This month, judges at the U.S. Ninth Circuit Judicial Council learned more about how faulty forensic evidence leads to exonerations. Legal experts told them to be skeptical of methods that don't pass scientific muster.

Forensic Science in Criminal Courts

Citing a report last year by the President's Council of Advisors on Science and Technology, Los Angeles Deputy Public Defender Jennifer Friedman told the judges that the report was directed at them.

"It was not intended to tell the people in this room how to decide cases, but to discuss and explain the intersection of scientific validity and legal reliability," she said.

The report challenged decades of forensic practices, such a fingerprint identification, bite marks, ballistics, hair, and footprint analysis.

"Forensic examiners shouldn't be able to come into court and make claims of 100 percent certainty, or testify that they've never made a mistake or that the error rate for the discipline is zero," Friedman said.

Judges and Defense Counsel

Judge Alex Kozinski said he accepted the idea that certain forensic methods were virtually infallible until he read an article in Science magazine made him question his long-held beliefs.

"Bite marks turn out to be completely useless, bullet fragments tend to be highly unreliable," he said. "Fingerprints, which I thought were the standard of validity, turn out to have a significant error rate when you test them against unknown samples."

He said defense lawyers need to raise their issues about forensic evidence more often in court, Courthouse News reported.

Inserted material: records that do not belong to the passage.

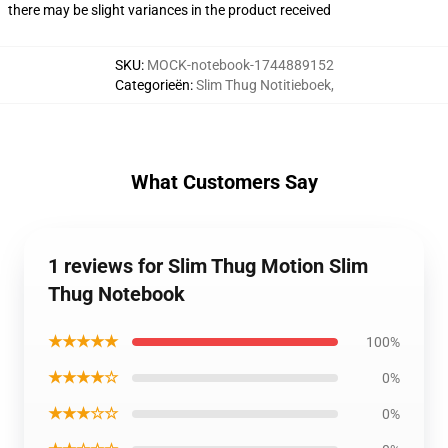
there may be slight variances in the product received
SKU
:
MOCK-notebook-1744889152
Categorieën
:
Slim Thug Notitieboek
,
What Customers Say
1 reviews for Slim Thug Motion Slim
Thug Notebook
★★★★★
100%
★★★★☆
0%
★★★☆☆
0%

"Many defense lawyers, like the rest of us, grew up with fingerprints, bite marks and footprint evidence and simply accept it as being inherently valid and not worth challenging," he said. "And if judges don't have the issue presented, it's difficult for a judge."

Friedman said that scrutinizing forensic testimony would "go a long way in preventing wrongful convictions and ensure the integrity of the evidence being admitted."